◆ TASK ◆
Rewrite the records below, changing every "Transcribe the text in this image" to "Write out the word shown in this image", keeping everything else the same, and leaving out the pictures.

◆ DATA LISTING ◆
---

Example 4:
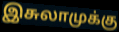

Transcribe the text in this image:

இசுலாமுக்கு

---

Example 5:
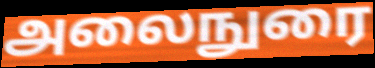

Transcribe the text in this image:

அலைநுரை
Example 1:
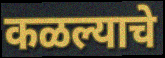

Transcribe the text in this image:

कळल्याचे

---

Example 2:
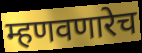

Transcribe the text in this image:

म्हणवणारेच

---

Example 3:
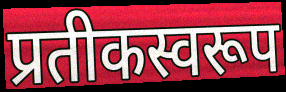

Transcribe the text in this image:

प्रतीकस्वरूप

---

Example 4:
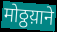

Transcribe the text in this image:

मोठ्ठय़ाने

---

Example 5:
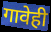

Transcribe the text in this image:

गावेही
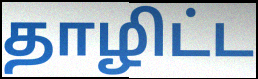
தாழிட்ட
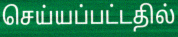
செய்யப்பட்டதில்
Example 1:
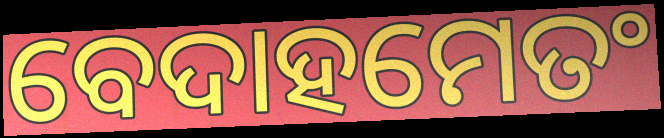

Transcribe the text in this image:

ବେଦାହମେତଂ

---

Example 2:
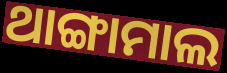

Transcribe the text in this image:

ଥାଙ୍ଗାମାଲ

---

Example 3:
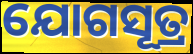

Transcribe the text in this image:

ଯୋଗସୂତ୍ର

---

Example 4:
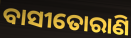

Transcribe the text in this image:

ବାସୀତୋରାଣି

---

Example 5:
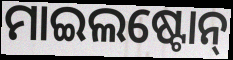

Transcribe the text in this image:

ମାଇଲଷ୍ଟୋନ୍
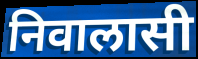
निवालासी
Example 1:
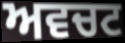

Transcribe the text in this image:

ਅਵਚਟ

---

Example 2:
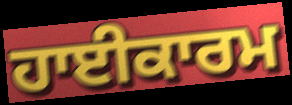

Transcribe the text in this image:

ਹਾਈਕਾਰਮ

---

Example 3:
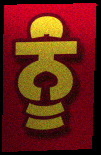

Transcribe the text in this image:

◆ COMPLETE RESPONSE ◆
---

Example 4:

Write out the word shown in this image:

இசுலாமுக்கு

---

Example 5:

Write out the word shown in this image:

அலைநுரை
Example 1:

Write out the word shown in this image:

कळल्याचे

---

Example 2:

Write out the word shown in this image:

म्हणवणारेच

---

Example 3:

Write out the word shown in this image:

प्रतीकस्वरूप

---

Example 4:

Write out the word shown in this image:

मोठ्ठय़ाने

---

Example 5:

Write out the word shown in this image:

गावेही
தாழிட்ட
செய்யப்பட்டதில்
Example 1:

Write out the word shown in this image:

ବେଦାହମେତଂ

---

Example 2:

Write out the word shown in this image:

ଥାଙ୍ଗାମାଲ

---

Example 3:

Write out the word shown in this image:

ଯୋଗସୂତ୍ର

---

Example 4:

Write out the word shown in this image:

ବାସୀତୋରାଣି

---

Example 5:

Write out the word shown in this image:

ମାଇଲଷ୍ଟୋନ୍
निवालासी
Example 1:

Write out the word shown in this image:

ਅਵਚਟ

---

Example 2:

Write out the word shown in this image:

ਹਾਈਕਾਰਮ

---

Example 3:

Write out the word shown in this image:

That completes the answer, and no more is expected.